Memphis Minnie was a truly significant figure of the early Blues. Though not as well-known as Bessie Smith, she deserves to be well remembered.

Minnie was born Lizzie Douglas in Algiers, Louisiana, in 1897, the eldest of 13 children of Abe and Gertrude Douglas. When Minnie was 7 the family moved to Walls, Mississippi, just south of Memphis. It was for Christmas one year later that Memphis Minnie received a guitar as a present.

Minnie worked hard on both guitar and banjo. She proved a real talent at both and so fell in love with performing that at age 13 she ran off to live and play on Beale Street in Memphis, returning home from time to time when she would run out of money.

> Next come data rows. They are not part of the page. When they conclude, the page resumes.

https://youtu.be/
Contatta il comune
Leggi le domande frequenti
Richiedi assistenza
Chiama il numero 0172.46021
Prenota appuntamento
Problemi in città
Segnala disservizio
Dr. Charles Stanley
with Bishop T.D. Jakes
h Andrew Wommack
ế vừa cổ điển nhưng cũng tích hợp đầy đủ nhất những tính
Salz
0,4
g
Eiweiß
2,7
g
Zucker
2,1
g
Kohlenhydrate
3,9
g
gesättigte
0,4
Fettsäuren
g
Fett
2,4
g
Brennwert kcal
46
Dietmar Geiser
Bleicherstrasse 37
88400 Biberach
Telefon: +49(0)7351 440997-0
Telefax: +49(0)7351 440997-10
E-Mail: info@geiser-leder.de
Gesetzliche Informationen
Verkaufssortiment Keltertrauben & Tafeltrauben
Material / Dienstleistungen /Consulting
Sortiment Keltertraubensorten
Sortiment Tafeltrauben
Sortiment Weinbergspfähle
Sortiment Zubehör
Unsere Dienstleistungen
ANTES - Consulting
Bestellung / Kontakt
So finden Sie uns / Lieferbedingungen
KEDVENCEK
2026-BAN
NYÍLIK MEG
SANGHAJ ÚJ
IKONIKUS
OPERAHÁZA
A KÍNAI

Her work as a street musician got her noticed and she began to tour with Ringling Brothers Circus. The circus gave her a chance to travel and learn how to look out for herself, gaining skills that served her very well when she returned to Beale Street and became immersed in the Blues.

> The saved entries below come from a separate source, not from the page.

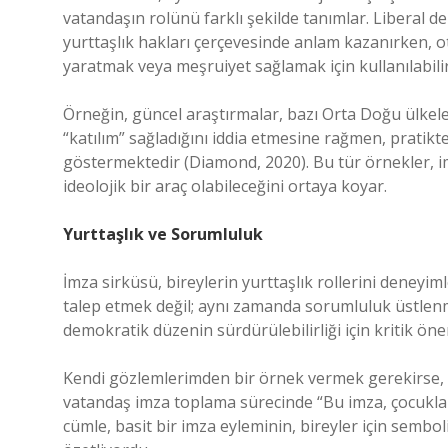
vatandaşın rolünü farklı şekilde tanımlar. Liberal 
yurttaşlık hakları çerçevesinde anlam kazanırken, o
yaratmak veya meşruiyet sağlamak için kullanılabilir
Örneğin, güncel araştırmalar, bazı Orta Doğu ülkel
“katılım” sağladığını iddia etmesine rağmen, pratik
göstermektedir (Diamond, 2020). Bu tür örnekler, im
ideolojik bir araç olabileceğini ortaya koyar.
Yurttaşlık ve Sorumluluk
İmza sirküsü, bireylerin yurttaşlık rollerini deneyimle
talep etmek değil; aynı zamanda sorumluluk üstlenmeyi
demokratik düzenin sürdürülebilirliği için kritik ön
Kendi gözlemlerimden bir örnek vermek gerekirse, bi
vatandaş imza toplama sürecinde “Bu imza, çocukları
cümle, basit bir imza eyleminin, bireyler için semb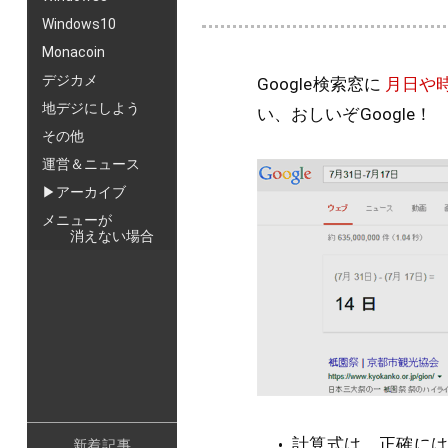
Windows10
Monacoin
デジカメ
Google検索窓に
月日や
地デジにしよう
い、おしいぞGoogle！
その他
運営＆ニュース
▶アーカイブ
メニューが
消えない場合
計算式は、正確には「(
新着記事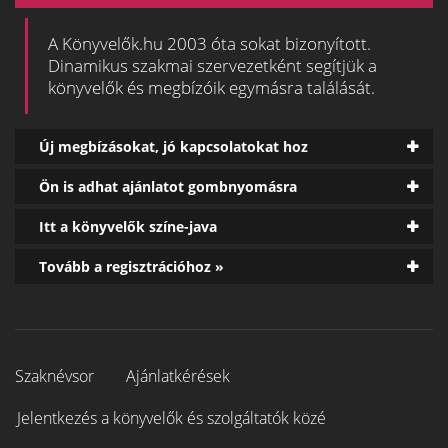
A Könyvelők.hu 2003 óta sokat bizonyított.
Dinamikus szakmai szervezetként segítjük a
könyvelők és megbízóik egymásra találását.
Új megbízásokat, jó kapcsolatokat hoz
Ön is adhat ajánlatot gombnyomásra
Itt a könyvelők színe-java
Tovább a regisztrációhoz »
Szaknévsor
Ajánlatkérések
Jelentkezés a könyvelők és szolgáltatók közé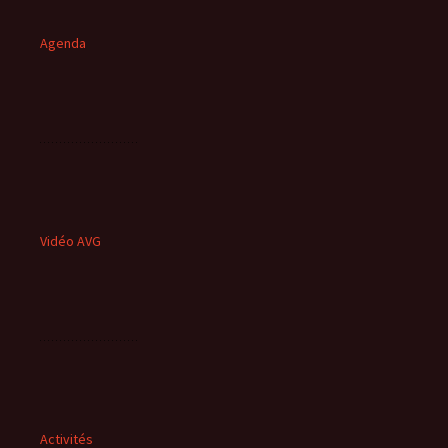
Agenda
Vidéo AVG
Activités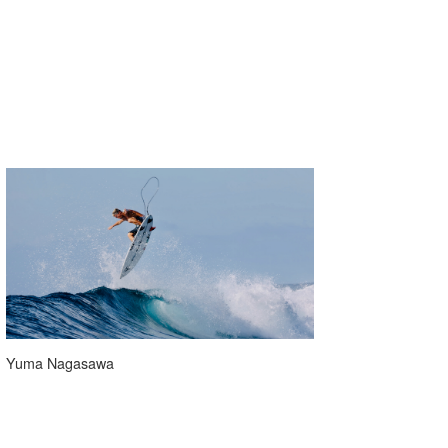
Yuma Nagasawa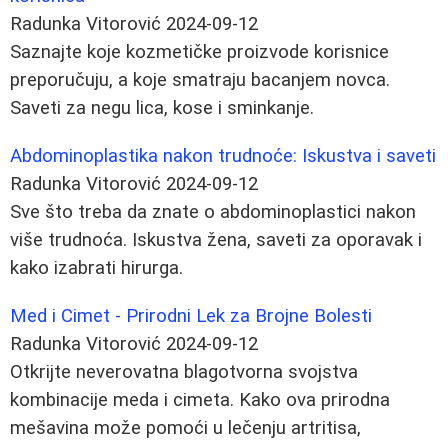
Radunka Vitorović
2024-09-12
Saznajte koje kozmetičke proizvode korisnice
preporučuju, a koje smatraju bacanjem novca.
Saveti za negu lica, kose i sminkanje.
Abdominoplastika nakon trudnoće: Iskustva i saveti
Radunka Vitorović
2024-09-12
Sve što treba da znate o abdominoplastici nakon
više trudnoća. Iskustva žena, saveti za oporavak i
kako izabrati hirurga.
Med i Cimet - Prirodni Lek za Brojne Bolesti
Radunka Vitorović
2024-09-12
Otkrijte neverovatna blagotvorna svojstva
kombinacije meda i cimeta. Kako ova prirodna
mešavina može pomoći u lečenju artritisa,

Being a female Blues musician was a very hard life and it must be said that many female Blues artists found it necessary to supplement their meager music income with less respectable work. Financial desperation drove Memphis Minnie into the world’s oldest profession, prostitution.

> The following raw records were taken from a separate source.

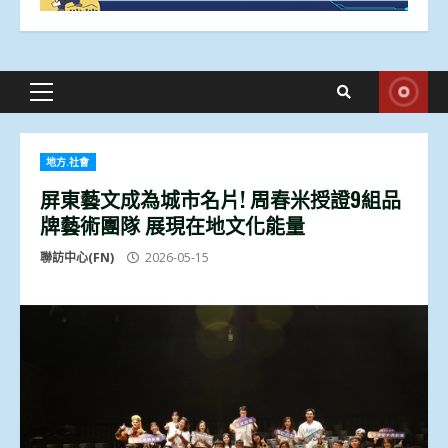
Primary
Menu
地方.社會
屏東藝文成為城市名片! 周春米授證9組品
牌藝術團隊 展現在地文化能量
聯訪中心(FN)
2026-05-15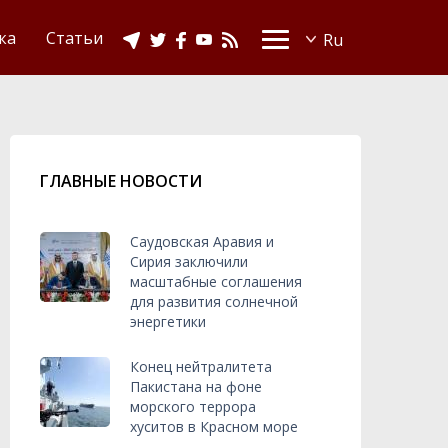
Видео
Ислам в Украине
ка
Статьи
ГЛАВНЫЕ НОВОСТИ
Саудовская Аравия и
Сирия заключили
масштабные соглашения
для развития солнечной
энергетики
Конец нейтралитета
Пакистана на фоне
морского террора
хуситов в Красном море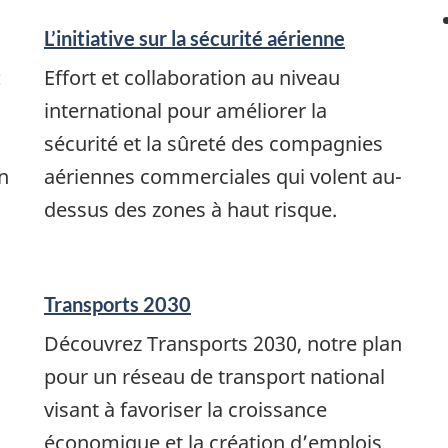
L’initiative sur la sécurité aérienne
:
Effort et collaboration au niveau
international pour améliorer la
sécurité et la sûreté des compagnies
n
aériennes commerciales qui volent au-
dessus des zones à haut risque.
Transports 2030
Découvrez Transports 2030, notre plan
pour un réseau de transport national
visant à favoriser la croissance
économique et la création d’emplois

Minnie was able to rise above life on the streets and went on to a quite successful recording and performing career. She also successively married and worked with Blues musicians Casey Bill Weldon, Kansas Joe McCoy, and Earnest “Little Son Joe” Lawlars.

It was during her second marriage (to McCoy if you are keeping score) that she took the name Memphis Minnie and was subsequently discovered by Columbia Records. Columbia had the idea that men played Blues guitar while women were only to be singers so Minnie often listed her husband or others as main guitarist on her recordings, despite the fact that she was the true lead.


With her powerful singing, mastery of guitar, and skill as a songwriter Memphis Minnie pioneered Blues as a career for the many female singer/songwriter/instrumentalists who have followed and greatly enriched the landscape of the Blues.  

Also on this week’s show we’ll hear from Dr. Duke Tumatoe & the Power Trio.

Dr. Duke Tumatoe was born Bill Fiorio in Chicago in 1947. He was a founding member of the band that became REO Speedwagon, though Duke left to form Duke Tumatoe & the All-Star Frogs before REO Speedwagon became a success. The Frogs toured the mid-west with a solid following for 13 years before Tumatoe tired of the road and settled in Avon, Indiana, becoming a guitar teacher at a local music store.


While Duke Tumatoe has kept his day job, he has also felt the itch most musicians do to hit the road from time to time. He formed Dr. Duke Tumatoe & the Power Trio in 1983 and they have toured intermittently ever since. Both the All-Star Frogs and Duke’s current band have had successful recordings with Blind Pig and Duke’s own label, Sweetfinger Music.